With this in mind, our expected payoff is

$\displaystyle E(a,b)=a^2\frac{N-b}{a-b}+b^2\frac{a-N}{a-b}=\frac{(a^2-b^2)N+ab(b-a)}{a-b}=N(a+b)-ab.$

The issue is a little clearer now: ${E(a,b)}$ is linear in both ${a,b}$, so it’s extrema are at the endpoints – that is, we can always do better by making ${a}$ smaller or ${b}$ larger. This corresponds exactly to the “we’re always better off taking another step” mentality that the one step expectation calculation gave, except that now we see that this problem isn’t just an artifact of only looking one step ahead.
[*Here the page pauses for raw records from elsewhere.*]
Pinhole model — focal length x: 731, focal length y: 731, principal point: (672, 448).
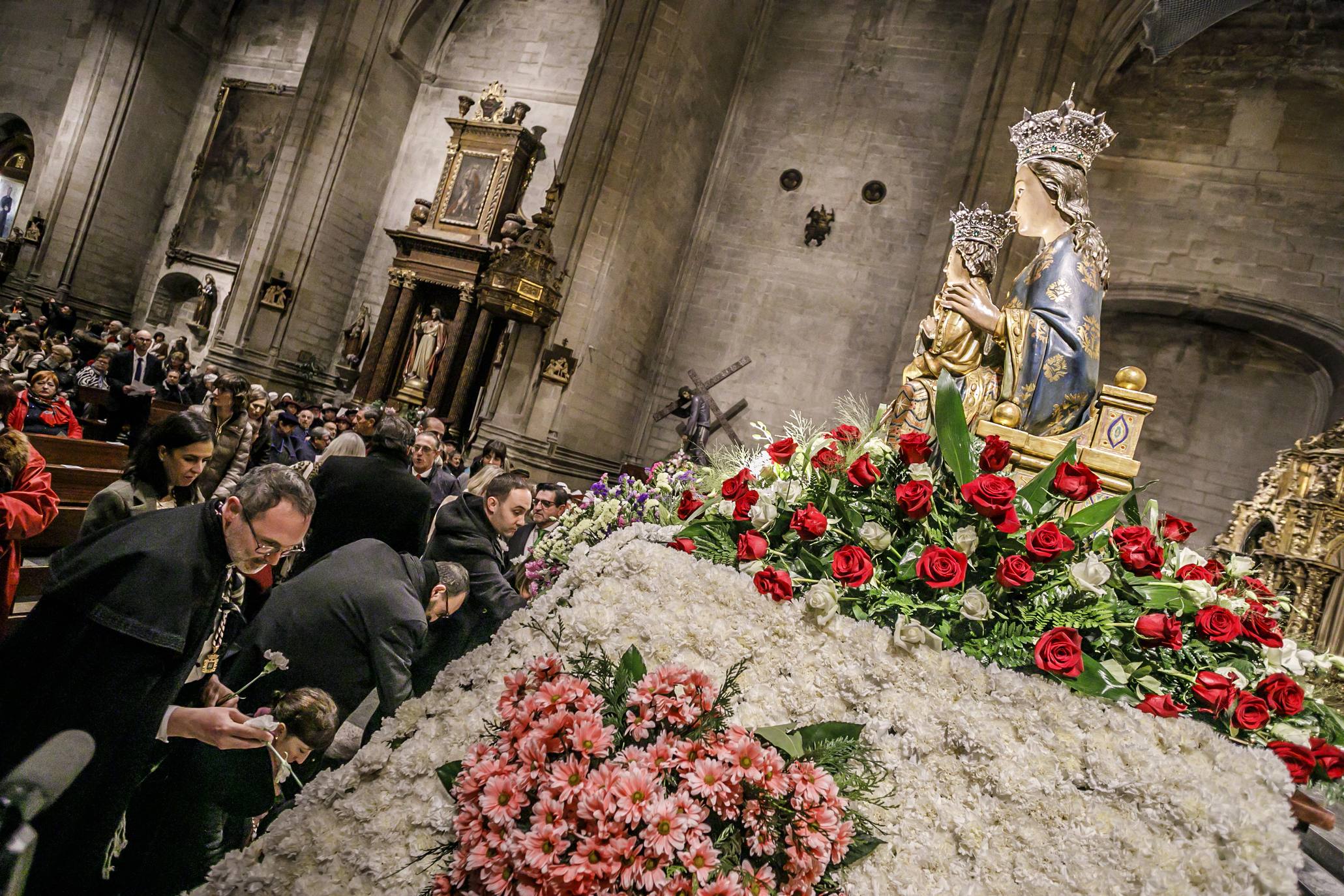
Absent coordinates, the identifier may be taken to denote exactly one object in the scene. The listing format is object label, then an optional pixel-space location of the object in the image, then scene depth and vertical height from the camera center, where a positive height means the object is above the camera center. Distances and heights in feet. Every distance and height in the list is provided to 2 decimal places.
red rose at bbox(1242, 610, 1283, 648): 5.17 +0.18
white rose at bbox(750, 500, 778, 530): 6.20 -0.06
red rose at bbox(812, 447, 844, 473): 6.59 +0.57
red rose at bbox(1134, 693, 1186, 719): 4.68 -0.50
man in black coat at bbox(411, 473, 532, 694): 9.27 -1.82
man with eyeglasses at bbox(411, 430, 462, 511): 16.52 -1.22
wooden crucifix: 37.81 +4.56
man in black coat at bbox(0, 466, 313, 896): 5.56 -2.65
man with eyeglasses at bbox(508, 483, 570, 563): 14.43 -1.42
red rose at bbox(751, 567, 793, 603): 5.44 -0.53
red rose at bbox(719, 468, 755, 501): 6.46 +0.09
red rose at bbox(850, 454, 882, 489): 6.12 +0.52
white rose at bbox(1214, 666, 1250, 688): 5.16 -0.18
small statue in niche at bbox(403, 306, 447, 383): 39.19 +3.06
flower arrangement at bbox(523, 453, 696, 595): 7.79 -0.60
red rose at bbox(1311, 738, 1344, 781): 4.57 -0.49
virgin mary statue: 7.89 +3.28
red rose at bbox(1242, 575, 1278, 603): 6.84 +0.61
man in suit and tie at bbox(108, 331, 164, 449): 22.95 -2.26
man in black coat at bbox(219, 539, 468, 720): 7.37 -2.51
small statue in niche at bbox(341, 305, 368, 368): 43.24 +2.52
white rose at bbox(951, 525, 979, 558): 5.58 +0.20
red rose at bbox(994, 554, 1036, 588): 5.08 +0.07
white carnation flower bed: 4.08 -1.18
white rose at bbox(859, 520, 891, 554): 5.80 +0.03
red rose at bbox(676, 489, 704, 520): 7.00 -0.20
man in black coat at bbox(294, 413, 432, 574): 11.28 -1.64
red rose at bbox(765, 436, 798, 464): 6.78 +0.55
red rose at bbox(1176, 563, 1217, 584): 5.87 +0.49
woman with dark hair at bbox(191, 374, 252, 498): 15.99 -1.82
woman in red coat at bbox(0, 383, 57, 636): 8.39 -2.42
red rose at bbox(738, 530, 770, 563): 5.85 -0.33
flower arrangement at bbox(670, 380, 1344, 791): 4.90 -0.01
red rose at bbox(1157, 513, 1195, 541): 6.70 +0.91
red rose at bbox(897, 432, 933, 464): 6.19 +0.86
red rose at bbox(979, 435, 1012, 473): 5.77 +0.92
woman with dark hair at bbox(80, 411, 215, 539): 8.61 -1.52
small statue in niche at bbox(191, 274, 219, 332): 46.21 +2.25
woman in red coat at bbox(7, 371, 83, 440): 17.20 -2.75
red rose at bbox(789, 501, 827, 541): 5.80 -0.02
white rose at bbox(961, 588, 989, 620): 5.08 -0.23
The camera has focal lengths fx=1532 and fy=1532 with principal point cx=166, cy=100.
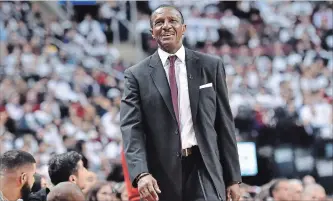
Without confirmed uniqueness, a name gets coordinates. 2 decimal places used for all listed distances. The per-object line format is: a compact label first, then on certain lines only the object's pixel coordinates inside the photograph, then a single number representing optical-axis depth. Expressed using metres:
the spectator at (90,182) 13.95
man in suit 8.69
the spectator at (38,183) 12.20
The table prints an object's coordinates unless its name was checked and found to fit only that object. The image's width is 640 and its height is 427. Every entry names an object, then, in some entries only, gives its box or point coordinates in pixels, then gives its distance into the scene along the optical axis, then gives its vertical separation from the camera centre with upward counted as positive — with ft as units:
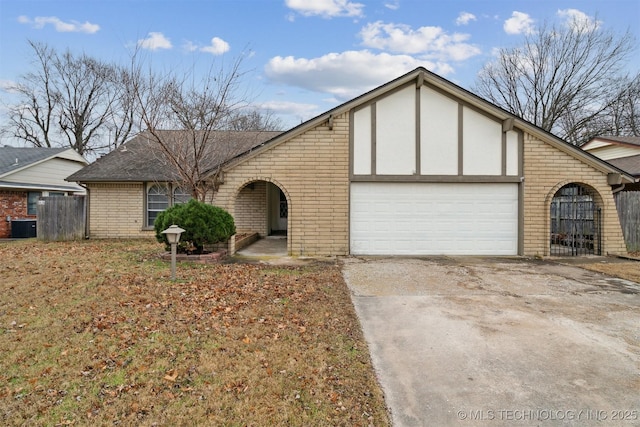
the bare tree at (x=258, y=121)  41.47 +21.80
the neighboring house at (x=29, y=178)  57.11 +5.70
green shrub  29.84 -0.91
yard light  22.99 -1.62
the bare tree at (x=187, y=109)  34.40 +10.25
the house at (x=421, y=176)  35.01 +3.56
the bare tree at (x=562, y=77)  78.59 +32.28
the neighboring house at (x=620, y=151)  53.26 +11.02
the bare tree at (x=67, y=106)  102.32 +30.27
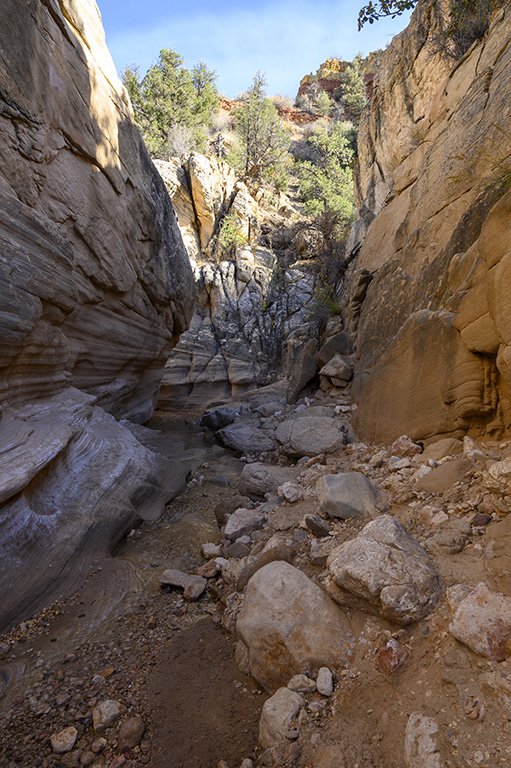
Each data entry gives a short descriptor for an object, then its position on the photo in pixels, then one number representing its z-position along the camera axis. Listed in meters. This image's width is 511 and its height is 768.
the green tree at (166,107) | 19.25
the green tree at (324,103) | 32.75
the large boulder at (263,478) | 5.34
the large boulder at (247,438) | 7.65
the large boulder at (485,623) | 1.71
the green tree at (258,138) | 21.11
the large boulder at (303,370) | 8.95
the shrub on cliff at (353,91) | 31.02
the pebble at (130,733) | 2.18
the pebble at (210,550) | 4.11
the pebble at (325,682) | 2.09
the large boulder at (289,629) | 2.30
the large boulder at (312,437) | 5.96
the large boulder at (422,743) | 1.52
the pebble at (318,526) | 3.42
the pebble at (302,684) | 2.15
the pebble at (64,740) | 2.18
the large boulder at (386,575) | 2.12
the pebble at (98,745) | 2.17
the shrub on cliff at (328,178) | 19.59
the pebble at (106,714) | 2.28
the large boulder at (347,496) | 3.51
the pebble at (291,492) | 4.54
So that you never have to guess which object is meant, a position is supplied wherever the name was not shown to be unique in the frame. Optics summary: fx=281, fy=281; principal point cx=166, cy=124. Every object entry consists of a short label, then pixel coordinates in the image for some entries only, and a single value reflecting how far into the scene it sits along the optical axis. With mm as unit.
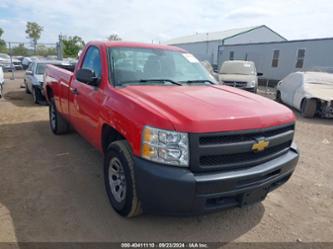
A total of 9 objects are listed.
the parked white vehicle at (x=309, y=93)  9000
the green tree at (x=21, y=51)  28484
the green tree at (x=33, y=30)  51406
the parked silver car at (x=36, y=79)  9727
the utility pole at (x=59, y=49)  19531
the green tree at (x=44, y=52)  30656
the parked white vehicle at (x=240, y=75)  12218
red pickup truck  2426
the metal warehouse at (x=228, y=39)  34625
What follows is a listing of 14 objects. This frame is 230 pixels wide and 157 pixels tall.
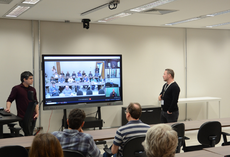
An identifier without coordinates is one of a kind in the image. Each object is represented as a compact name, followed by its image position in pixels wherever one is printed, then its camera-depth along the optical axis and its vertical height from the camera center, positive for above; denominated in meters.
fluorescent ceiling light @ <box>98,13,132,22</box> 5.60 +1.29
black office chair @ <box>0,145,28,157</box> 2.35 -0.66
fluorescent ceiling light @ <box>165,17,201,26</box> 6.09 +1.29
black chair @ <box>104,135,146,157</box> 2.88 -0.78
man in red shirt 4.88 -0.36
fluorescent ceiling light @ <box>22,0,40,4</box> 4.33 +1.20
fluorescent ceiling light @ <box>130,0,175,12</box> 4.33 +1.20
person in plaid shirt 2.53 -0.62
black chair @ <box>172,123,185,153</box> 3.61 -0.77
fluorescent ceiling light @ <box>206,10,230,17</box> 5.28 +1.24
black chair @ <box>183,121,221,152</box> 3.69 -0.81
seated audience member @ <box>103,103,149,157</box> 3.01 -0.61
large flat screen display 5.94 -0.11
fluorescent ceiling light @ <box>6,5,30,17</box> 4.85 +1.25
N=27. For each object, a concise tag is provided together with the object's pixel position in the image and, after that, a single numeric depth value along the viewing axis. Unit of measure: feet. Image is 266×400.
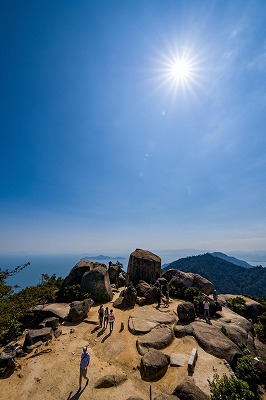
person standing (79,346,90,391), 42.63
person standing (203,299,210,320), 75.87
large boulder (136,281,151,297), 97.29
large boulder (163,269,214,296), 106.32
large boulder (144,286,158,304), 91.10
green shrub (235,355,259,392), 49.47
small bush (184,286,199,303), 97.19
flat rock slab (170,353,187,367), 47.77
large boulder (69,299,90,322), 72.59
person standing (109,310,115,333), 65.46
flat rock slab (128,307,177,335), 64.30
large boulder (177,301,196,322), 71.61
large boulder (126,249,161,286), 117.16
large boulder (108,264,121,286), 128.06
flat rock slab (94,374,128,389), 41.86
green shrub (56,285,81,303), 91.40
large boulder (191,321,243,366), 53.69
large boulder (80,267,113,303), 93.20
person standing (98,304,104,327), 69.00
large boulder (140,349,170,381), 44.42
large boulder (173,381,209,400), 37.58
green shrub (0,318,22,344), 63.57
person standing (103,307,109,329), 68.74
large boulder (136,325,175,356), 54.29
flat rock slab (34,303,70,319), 75.14
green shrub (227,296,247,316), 108.88
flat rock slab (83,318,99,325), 70.94
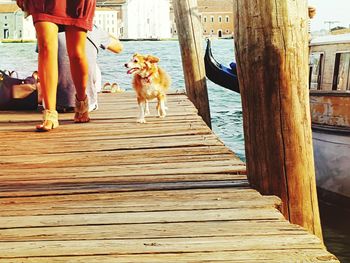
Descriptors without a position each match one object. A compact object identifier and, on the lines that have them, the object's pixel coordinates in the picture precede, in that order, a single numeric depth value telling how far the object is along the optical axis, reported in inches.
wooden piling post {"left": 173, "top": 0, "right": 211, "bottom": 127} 321.4
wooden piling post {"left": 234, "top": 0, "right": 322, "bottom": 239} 104.2
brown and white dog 217.6
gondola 550.0
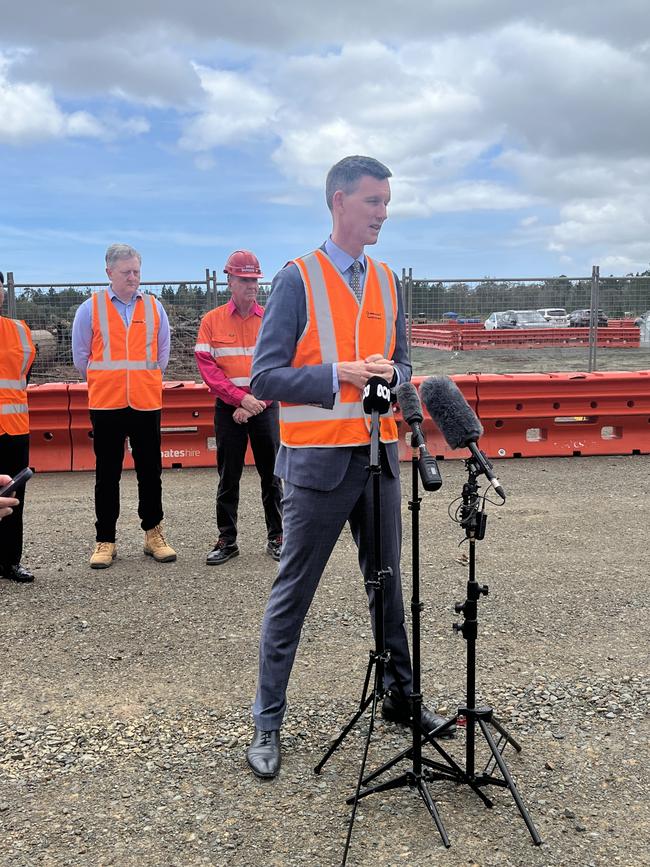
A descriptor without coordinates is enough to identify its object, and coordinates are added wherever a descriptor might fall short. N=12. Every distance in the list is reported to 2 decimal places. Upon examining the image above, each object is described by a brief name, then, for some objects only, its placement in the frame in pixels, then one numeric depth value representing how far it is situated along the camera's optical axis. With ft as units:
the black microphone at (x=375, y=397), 10.03
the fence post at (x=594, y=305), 44.93
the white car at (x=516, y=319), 49.60
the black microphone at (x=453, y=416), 9.78
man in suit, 10.68
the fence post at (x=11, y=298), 41.47
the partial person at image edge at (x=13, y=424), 19.53
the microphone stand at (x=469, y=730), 9.68
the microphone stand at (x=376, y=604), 9.96
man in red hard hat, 21.01
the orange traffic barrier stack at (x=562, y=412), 33.06
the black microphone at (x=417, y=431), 9.23
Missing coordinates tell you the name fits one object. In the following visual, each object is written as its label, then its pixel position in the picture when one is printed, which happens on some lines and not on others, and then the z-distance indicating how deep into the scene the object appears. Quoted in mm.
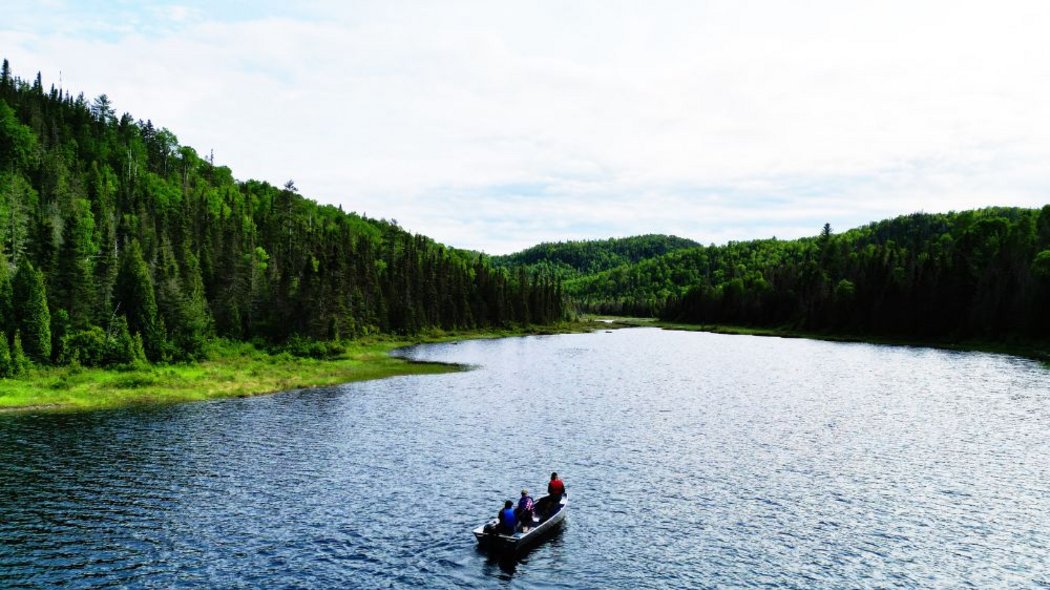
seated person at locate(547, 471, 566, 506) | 40697
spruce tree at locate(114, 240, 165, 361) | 95750
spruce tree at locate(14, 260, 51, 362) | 82375
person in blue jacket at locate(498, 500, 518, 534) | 35156
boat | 34688
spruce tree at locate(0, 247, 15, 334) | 81500
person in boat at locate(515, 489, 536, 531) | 37031
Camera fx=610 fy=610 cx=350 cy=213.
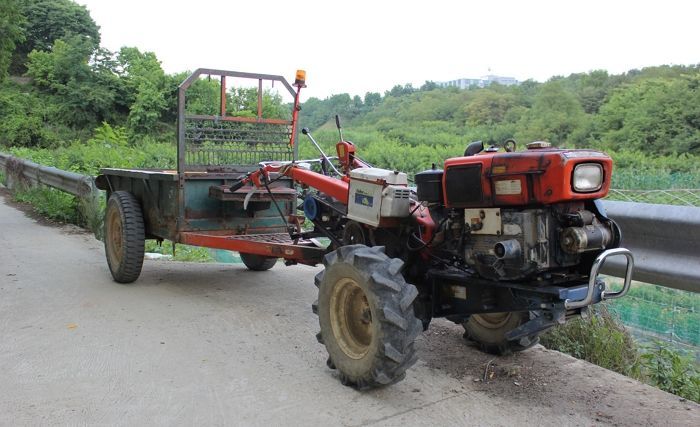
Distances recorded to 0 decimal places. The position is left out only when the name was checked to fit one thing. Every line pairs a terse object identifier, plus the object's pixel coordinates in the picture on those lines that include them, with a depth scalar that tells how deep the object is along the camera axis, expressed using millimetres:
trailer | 6320
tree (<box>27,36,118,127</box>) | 41031
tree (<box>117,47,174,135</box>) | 37562
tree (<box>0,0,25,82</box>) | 16562
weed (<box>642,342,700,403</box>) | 4070
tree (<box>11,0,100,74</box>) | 52844
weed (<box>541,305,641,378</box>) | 4438
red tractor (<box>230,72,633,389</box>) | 3371
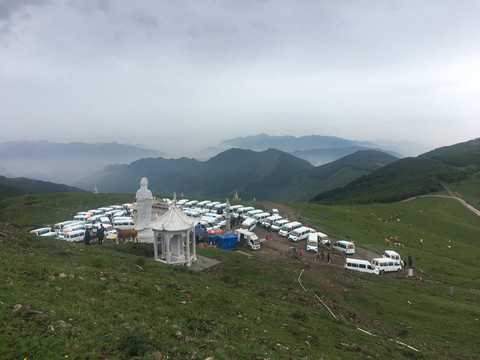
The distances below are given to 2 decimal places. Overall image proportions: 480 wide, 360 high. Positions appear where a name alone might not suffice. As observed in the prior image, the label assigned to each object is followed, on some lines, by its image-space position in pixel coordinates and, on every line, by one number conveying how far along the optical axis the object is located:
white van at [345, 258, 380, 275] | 32.78
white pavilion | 27.56
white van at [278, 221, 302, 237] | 46.19
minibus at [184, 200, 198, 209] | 67.15
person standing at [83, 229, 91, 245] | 29.95
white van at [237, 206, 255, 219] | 58.88
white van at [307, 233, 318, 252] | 39.38
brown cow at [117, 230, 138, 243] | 34.22
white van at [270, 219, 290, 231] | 48.99
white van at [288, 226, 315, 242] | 43.78
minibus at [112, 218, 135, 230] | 46.66
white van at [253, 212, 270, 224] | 53.56
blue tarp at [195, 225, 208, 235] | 41.66
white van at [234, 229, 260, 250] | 38.31
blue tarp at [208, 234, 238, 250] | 38.26
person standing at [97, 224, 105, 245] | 30.56
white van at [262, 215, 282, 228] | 50.53
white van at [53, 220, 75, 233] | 44.39
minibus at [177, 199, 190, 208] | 67.04
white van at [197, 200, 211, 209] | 65.53
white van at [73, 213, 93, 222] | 53.43
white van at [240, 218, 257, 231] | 46.62
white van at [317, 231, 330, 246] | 42.50
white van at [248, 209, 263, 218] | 56.41
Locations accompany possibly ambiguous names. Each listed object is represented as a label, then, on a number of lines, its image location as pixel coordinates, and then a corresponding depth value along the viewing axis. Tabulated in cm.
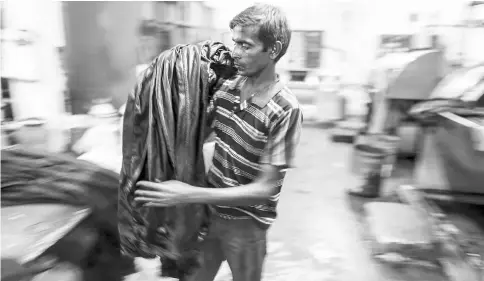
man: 89
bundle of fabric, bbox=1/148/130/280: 122
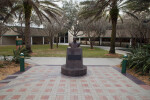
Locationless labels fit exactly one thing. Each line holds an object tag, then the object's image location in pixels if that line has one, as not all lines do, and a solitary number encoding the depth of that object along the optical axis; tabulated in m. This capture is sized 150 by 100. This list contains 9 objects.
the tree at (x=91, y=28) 19.14
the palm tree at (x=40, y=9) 11.21
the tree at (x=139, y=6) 8.00
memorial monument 5.75
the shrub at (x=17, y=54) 7.50
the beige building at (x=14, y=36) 29.89
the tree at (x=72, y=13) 21.05
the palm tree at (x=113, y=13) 11.73
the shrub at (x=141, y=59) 5.71
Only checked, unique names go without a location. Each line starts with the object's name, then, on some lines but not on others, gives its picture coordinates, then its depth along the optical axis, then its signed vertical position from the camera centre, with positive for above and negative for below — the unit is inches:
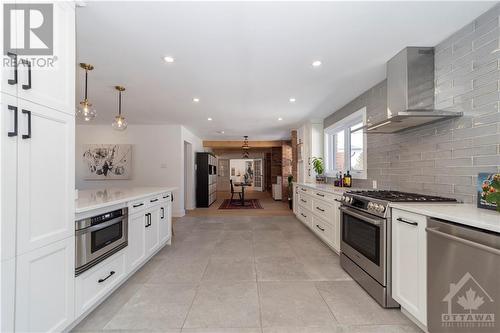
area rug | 281.1 -48.6
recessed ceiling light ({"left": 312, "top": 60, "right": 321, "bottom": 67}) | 96.0 +46.1
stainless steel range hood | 85.7 +33.3
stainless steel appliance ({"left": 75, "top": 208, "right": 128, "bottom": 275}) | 64.9 -22.6
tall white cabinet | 44.8 -3.8
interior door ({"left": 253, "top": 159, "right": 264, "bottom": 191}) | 500.5 -17.5
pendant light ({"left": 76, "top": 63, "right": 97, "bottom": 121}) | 107.9 +28.3
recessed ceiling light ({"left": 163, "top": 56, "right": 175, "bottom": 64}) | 92.6 +46.3
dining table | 299.4 -44.0
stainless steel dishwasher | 44.5 -24.9
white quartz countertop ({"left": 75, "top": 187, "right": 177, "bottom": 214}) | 69.2 -11.3
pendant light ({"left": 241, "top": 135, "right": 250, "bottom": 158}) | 336.5 +39.2
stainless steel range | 74.7 -26.6
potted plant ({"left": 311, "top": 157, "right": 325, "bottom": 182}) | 195.8 +1.1
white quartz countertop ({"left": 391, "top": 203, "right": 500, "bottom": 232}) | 46.6 -11.5
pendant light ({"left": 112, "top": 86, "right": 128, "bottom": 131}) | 134.6 +27.7
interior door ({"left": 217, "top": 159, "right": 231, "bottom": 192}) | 522.6 -17.5
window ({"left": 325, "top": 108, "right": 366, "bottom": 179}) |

I think what’s going wrong here is that the expectation isn’t accounting for the opportunity cost involved. When we take ${f(X_{n+1}\mid X_n=1)}$, the fact that state 0 has zero payoff doesn’t sufficiently capture the fact that we’ll also lose the opportunity to continue playing. This can also be thought of as a local/global type issue, where the thing that’s ruining everything is the recurrence of the walk, which is a global property, but our expected value computations are all local.

### 4. The Coin Game

It makes sense to do a computation similar to the previous one, but the computation is much easier here: if we decide that we’re going to stop after ${k}$ flips, the expected payoff is

$\displaystyle p^k\cdot 2^k+(1-p^k)\cdot 0=(2p)^k.$

This has the same qualitative behavior as the payoff function from the random walk, where it increases as we play for longer, and we can explain it in the same way, by saying that the expected value doesn’t realize that the game ends when we flip tails. But this behavior is arising from a different kind of payoff function, so there’s an underlying structural difference between the two. I’d be curious to know if there are other examples of games that have such payoff functions, or if these are in some sense the only two ways this can happen.